Differentiable Symbolic Execution
Neural networks increasingly pervade software, but they are also brittle and opaque. How do we address the threat to software reliability that their adoption poses? One response to this challenge is safety verification of neural and neurosymbolic systems. However, this can only go so far, as a model whose training objective does not include a correctness property may not satisfy the property after training. In this talk, I will discuss some of our recent work that addresses this weakness by integrating verification into the learning loop. Specifically, I will talk about differentiable symbolic execution, an approach in which an algorithm for learning neural modules within a larger software system is offered differentiable feedback from a symbolic executor. I will also summarize ongoing follow-up work that extends the method to reactive software systems. I will conclude with a broader discussion of ways in which safety analysis of programs can be used to provide assurance for the emerging breed of learning-enabled neurosymbolic systems.
Swarat Chaudhuri is an Associate Professor of computer science at the University of Texas at Austin. His research lies in the intersection of Programming Languages (PL) and Machine Learning (ML). Specifically, he studies ways in which PL and ML techniques can be brought together to build robust and trustworthy intelligent systems targeting complex tasks such as software development and robot control.

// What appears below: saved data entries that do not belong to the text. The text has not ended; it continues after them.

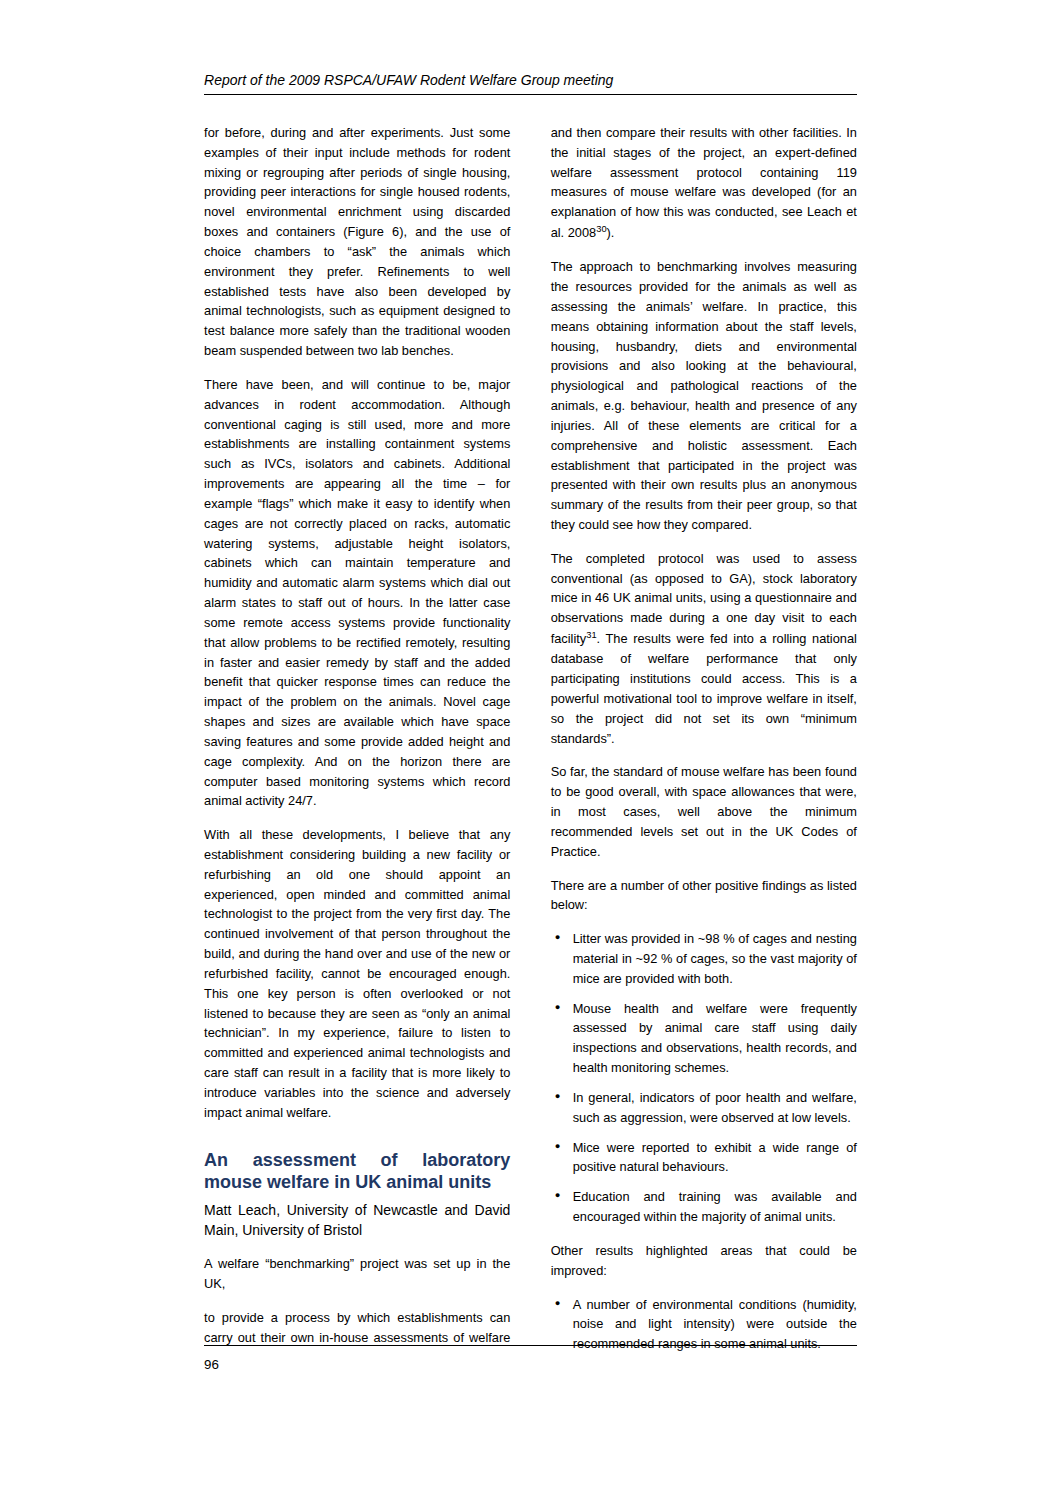Report of the 2009 RSPCA/UFAW Rodent Welfare Group meeting
for before, during and after experiments. Just some examples of their input include methods for rodent mixing or regrouping after periods of single housing, providing peer interactions for single housed rodents, novel environmental enrichment using discarded boxes and containers (Figure 6), and the use of choice chambers to “ask” the animals which environment they prefer. Refinements to well established tests have also been developed by animal technologists, such as equipment designed to test balance more safely than the traditional wooden beam suspended between two lab benches.
There have been, and will continue to be, major advances in rodent accommodation. Although conventional caging is still used, more and more establishments are installing containment systems such as IVCs, isolators and cabinets. Additional improvements are appearing all the time – for example “flags” which make it easy to identify when cages are not correctly placed on racks, automatic watering systems, adjustable height isolators, cabinets which can maintain temperature and humidity and automatic alarm systems which dial out alarm states to staff out of hours. In the latter case some remote access systems provide functionality that allow problems to be rectified remotely, resulting in faster and easier remedy by staff and the added benefit that quicker response times can reduce the impact of the problem on the animals. Novel cage shapes and sizes are available which have space saving features and some provide added height and cage complexity. And on the horizon there are computer based monitoring systems which record animal activity 24/7.
With all these developments, I believe that any establishment considering building a new facility or refurbishing an old one should appoint an experienced, open minded and committed animal technologist to the project from the very first day. The continued involvement of that person throughout the build, and during the hand over and use of the new or refurbished facility, cannot be encouraged enough. This one key person is often overlooked or not listened to because they are seen as “only an animal technician”. In my experience, failure to listen to committed and experienced animal technologists and care staff can result in a facility that is more likely to introduce variables into the science and adversely impact animal welfare.
An assessment of laboratory mouse welfare in UK animal units
Matt Leach, University of Newcastle and David Main, University of Bristol
A welfare “benchmarking” project was set up in the UK,
to provide a process by which establishments can carry out their own in-house assessments of welfare and then compare their results with other facilities. In the initial stages of the project, an expert-defined welfare assessment protocol containing 119 measures of mouse welfare was developed (for an explanation of how this was conducted, see Leach et al. 200830).
The approach to benchmarking involves measuring the resources provided for the animals as well as assessing the animals’ welfare. In practice, this means obtaining information about the staff levels, housing, husbandry, diets and environmental provisions and also looking at the behavioural, physiological and pathological reactions of the animals, e.g. behaviour, health and presence of any injuries. All of these elements are critical for a comprehensive and holistic assessment. Each establishment that participated in the project was presented with their own results plus an anonymous summary of the results from their peer group, so that they could see how they compared.
The completed protocol was used to assess conventional (as opposed to GA), stock laboratory mice in 46 UK animal units, using a questionnaire and observations made during a one day visit to each facility31. The results were fed into a rolling national database of welfare performance that only participating institutions could access. This is a powerful motivational tool to improve welfare in itself, so the project did not set its own “minimum standards”.
So far, the standard of mouse welfare has been found to be good overall, with space allowances that were, in most cases, well above the minimum recommended levels set out in the UK Codes of Practice.
There are a number of other positive findings as listed below:
Litter was provided in ~98 % of cages and nesting material in ~92 % of cages, so the vast majority of mice are provided with both.
Mouse health and welfare were frequently assessed by animal care staff using daily inspections and observations, health records, and health monitoring schemes.
In general, indicators of poor health and welfare, such as aggression, were observed at low levels.
Mice were reported to exhibit a wide range of positive natural behaviours.
Education and training was available and encouraged within the majority of animal units.
Other results highlighted areas that could be improved:
A number of environmental conditions (humidity, noise and light intensity) were outside the recommended ranges in some animal units.
96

Swarat received a bachelor’s degree in computer science from the Indian Institute of Technology, Kharagpur, in 2001, and a doctoral degree in computer science from the University of Pennsylvania in 2007. Before joining UT Austin, he held faculty positions at Rice University and the Pennsylvania State University. He is a recipient of the National Science Foundation CAREER award, the ACM SIGPLAN John Reynolds Doctoral Dissertation Award, and the Morris and Dorothy Rubinoff Dissertation Award from the University of Pennsylvania.